One of the advantages of one-piece implants is that they might minimize bone loss by avoiding micromovements and implant-abutment microgaps [32]. A systematic review comparing one-piece implants versus two-piece implants observed a statistically significant difference in terms of MBL (0.93 ± 0.19 mm vs 1.46 ± 0.57 mm) [25]. Conversely, the difficulty posed by these one-piece implants is that they limit the prosthetic options for carrying out the rehabilitation. Even preparing the implant head is discouraged since, as observed by Silva et al. [14], it has a negative influence on implant fracture. Furthermore, the aging of this material in the presence of humidity at room temperature is widely known. However, in vitro studies [33, 34] evaluating the impact of low temperature degradation of Zr02 observe that the effect of aging was minimal for these ceramic implants, suggesting a reliable clinical application of this material. For this reason, it is an area inconstant research and development to achieve implants with greater resistance to fatigue and degradation.

The evaluation of clinical soft tissue parameters indicated an absence of peri-implant biological complications, showing an average PD of 3.59 mm and BOP of 26.3% after 12 months. These data are comparable to those obtained in a recent study published by Balmer et al. [35] where they recorded an average PD of 3.47 ± 0.67 mm, which was slightly lower than what we observed, and BOP of 57.5 ± 32.9%, which, conversely, was higher than what we obtained. In some cases, BOP could be identified as a clinical sign of mucositis due to incorrect plaque control or microgaps between the crown and the implant [36]. Our probing depth was slightly higher than that observed by Cionca et al. [37] in a systematic review, where it ranged from 1.8 to 3.2 mm.

Conclusions

The results obtained with the Straumann® PURE Ceramic implants show them to exhibit very good clinical behavior in terms of hard and soft tissue stability.
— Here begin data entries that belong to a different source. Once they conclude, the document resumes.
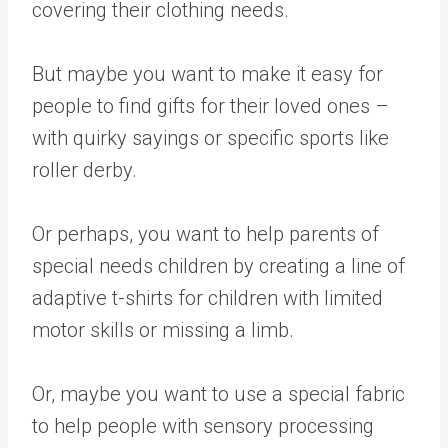
covering their clothing needs.
But maybe you want to make it easy for
people to find gifts for their loved ones –
with quirky sayings or specific sports like
roller derby.
Or perhaps, you want to help parents of
special needs children by creating a line of
adaptive t-shirts for children with limited
motor skills or missing a limb.
Or, maybe you want to use a special fabric
to help people with sensory processing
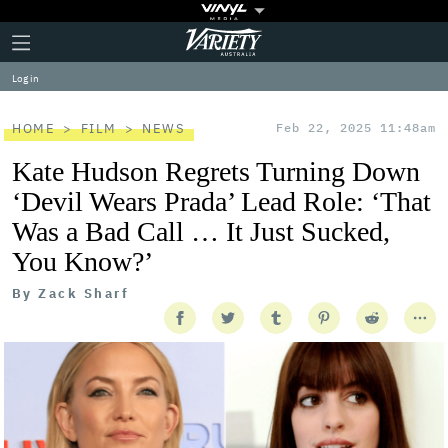
Plus
Click
Variety
Icon
to
expand
Log in
the
Mega
Menu
HOME
FILM
NEWS
Feb 22, 2025 11:48am
Kate Hudson Regrets Turning Down
‘Devil Wears Prada’ Lead Role: ‘That
Was a Bad Call … It Just Sucked,
You Know?’
By
Zack Sharf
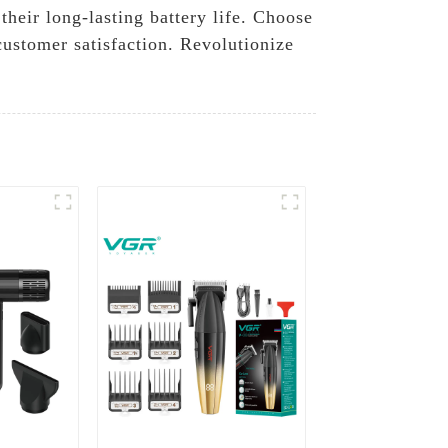
their long-lasting battery life. Choose
stomer satisfaction. Revolutionize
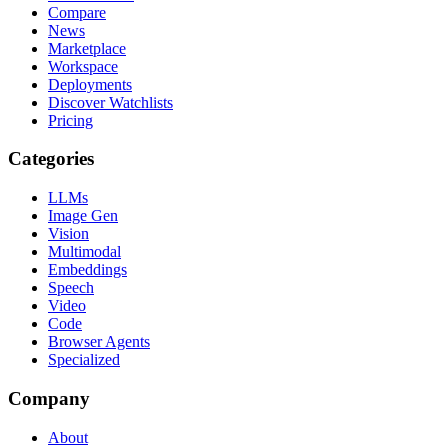
Compare
News
Marketplace
Workspace
Deployments
Discover Watchlists
Pricing
Categories
LLMs
Image Gen
Vision
Multimodal
Embeddings
Speech
Video
Code
Browser Agents
Specialized
Company
About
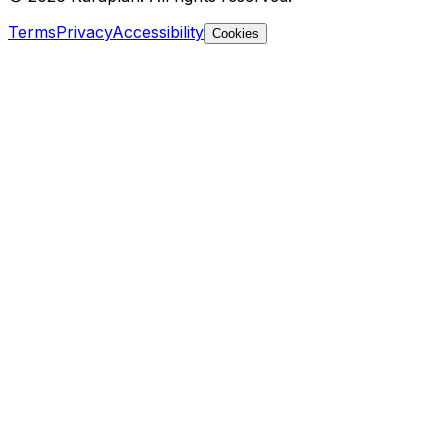
Terms
Privacy
Accessibility
Cookies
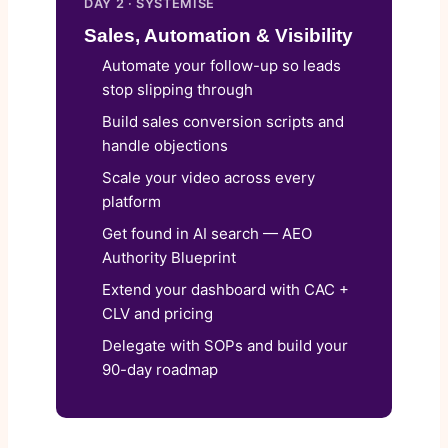
DAY 2 · SYSTEMISE
Sales, Automation & Visibility
Automate your follow-up so leads
stop slipping through
Build sales conversion scripts and
handle objections
Scale your video across every
platform
Get found in AI search — AEO
Authority Blueprint
Extend your dashboard with CAC +
CLV and pricing
Delegate with SOPs and build your
90-day roadmap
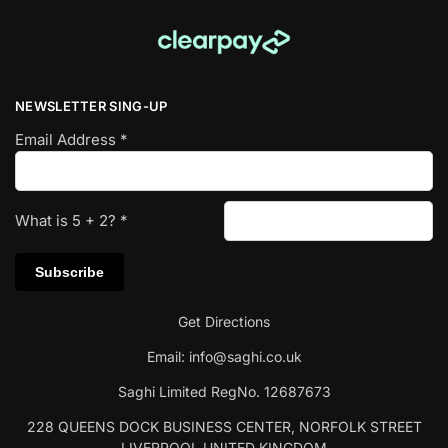
NEWSLETTER SING-UP
Email Address
*
What is
5
+
2
?
*
Get Directions
Email:
info@saghi.co.uk
Saghi Limited RegNo. 12687673
228 QUEENS DOCK BUSINESS CENTER, NORFOLK STREET
LIVERPOOL UNITED KINGDOM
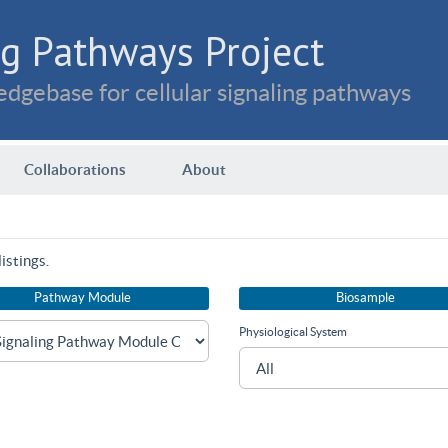
g Pathways Project
dgebase for cellular signaling pathways
Collaborations
About
istings.
Pathway Module
Biosample
Physiological System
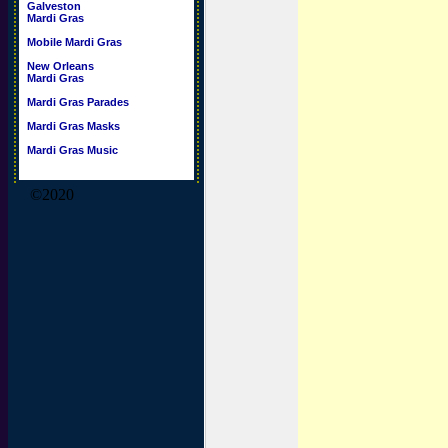
Galveston
Mardi Gras
Mobile Mardi Gras
New Orleans
Mardi Gras
Mardi Gras Parades
Mardi Gras Masks
Mardi Gras Music
©2020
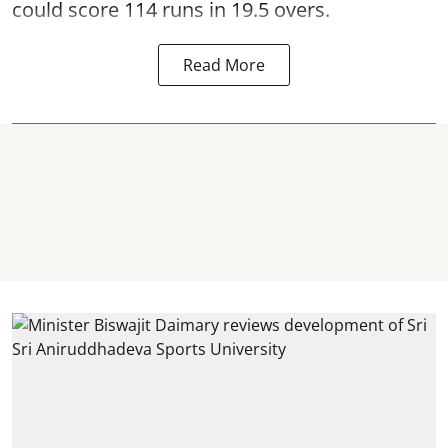
could score 114 runs in 19.5 overs.
Read More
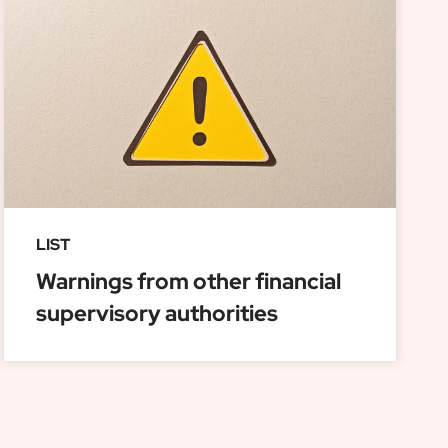
LIST
Warnings from other financial
supervisory authorities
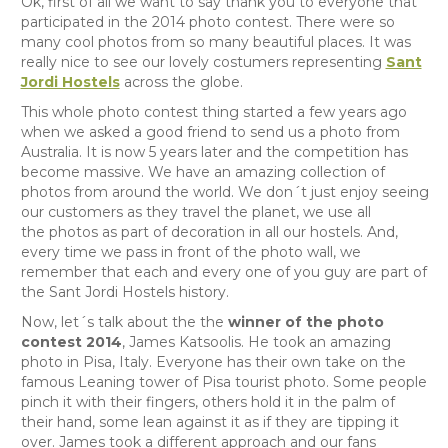
Ok, first of all we want to say thank you to everyone that
participated in the 2014 photo contest. There were so
many cool photos from so many beautiful places. It was
really nice to see our lovely costumers representing
Sant
Jordi Hostels
across the globe.
This whole photo contest thing started a few years ago
when we asked a good friend to send us a photo from
Australia. It is now 5 years later and the competition has
become massive. We have an amazing collection of
photos from around the world. We don´t just enjoy seeing
our customers as they travel the planet, we use all
the photos as part of decoration in all our hostels. And,
every time we pass in front of the photo wall, we
remember that each and every one of you guy are part of
the Sant Jordi Hostels history.
Now, let´s talk about the the
winner of the photo
contest 2014
, J
ames Katsoolis. He took an amazing
photo in Pisa, Italy. Everyone has their own take on the
famous Leaning tower of Pisa tourist photo. Some people
pinch it with their fingers, others hold it in the palm of
their hand, some lean against it as if they are tipping it
over. James took a different approach and our fans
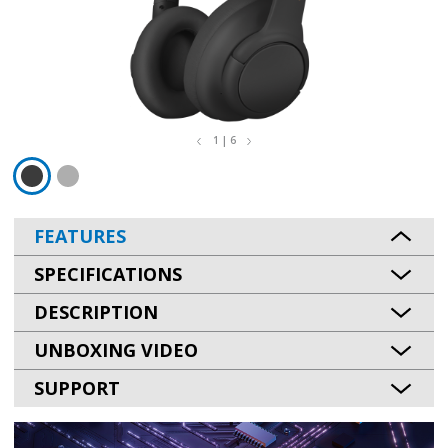
1 | 6
FEATURES
SPECIFICATIONS
DESCRIPTION
UNBOXING VIDEO
SUPPORT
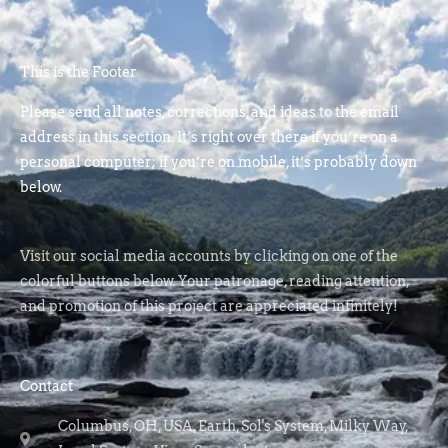
This is the Footer
Please send all notes, corrections, and ideas to the email
address in this section. It’s right over there if you’re on a
personal computer; if you’re on mobile, it’s probably down
below.
Visit our social media accounts by clicking on one of the
colorful buttons below. Your patronage, reading attention,
and promotion of this project are appreciated infinitely!
Contact
Columbus, OH, USA, Earth, Sol's System, Milky Way,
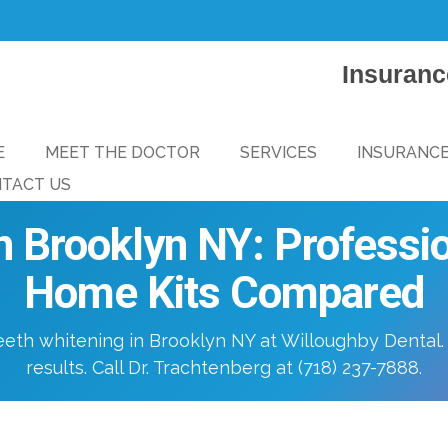
Insuranc
E
MEET THE DOCTOR
SERVICES
INSURANC
TACT US
n Brooklyn NY: Professio
Home Kits Compared
eeth whitening in Brooklyn NY at Willoughby Dental.
results. Call Dr. Trachtenberg at (718) 237-7888.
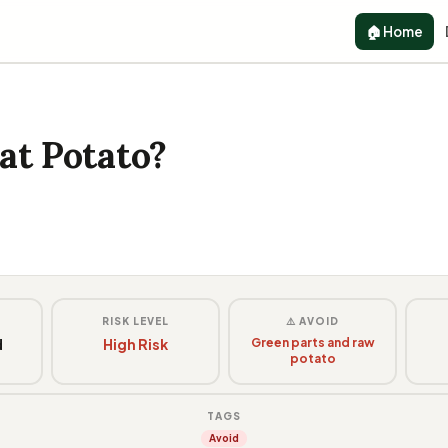
🏠 Home
at Potato?
G
RISK LEVEL
⚠️ AVOID
d
High Risk
Green parts and raw
potato
y
TAGS
Avoid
The survival rate of the implants of our pilot study was 93.75%. For these reasons, we can conclude that implants could be an alternative to titanium implants in the esthetic zone. However, more long-term clinical studies are necessary to confirm the clinical efficacy and the mechanical resistance of Zr02 as a material for the manufacture of dental implants.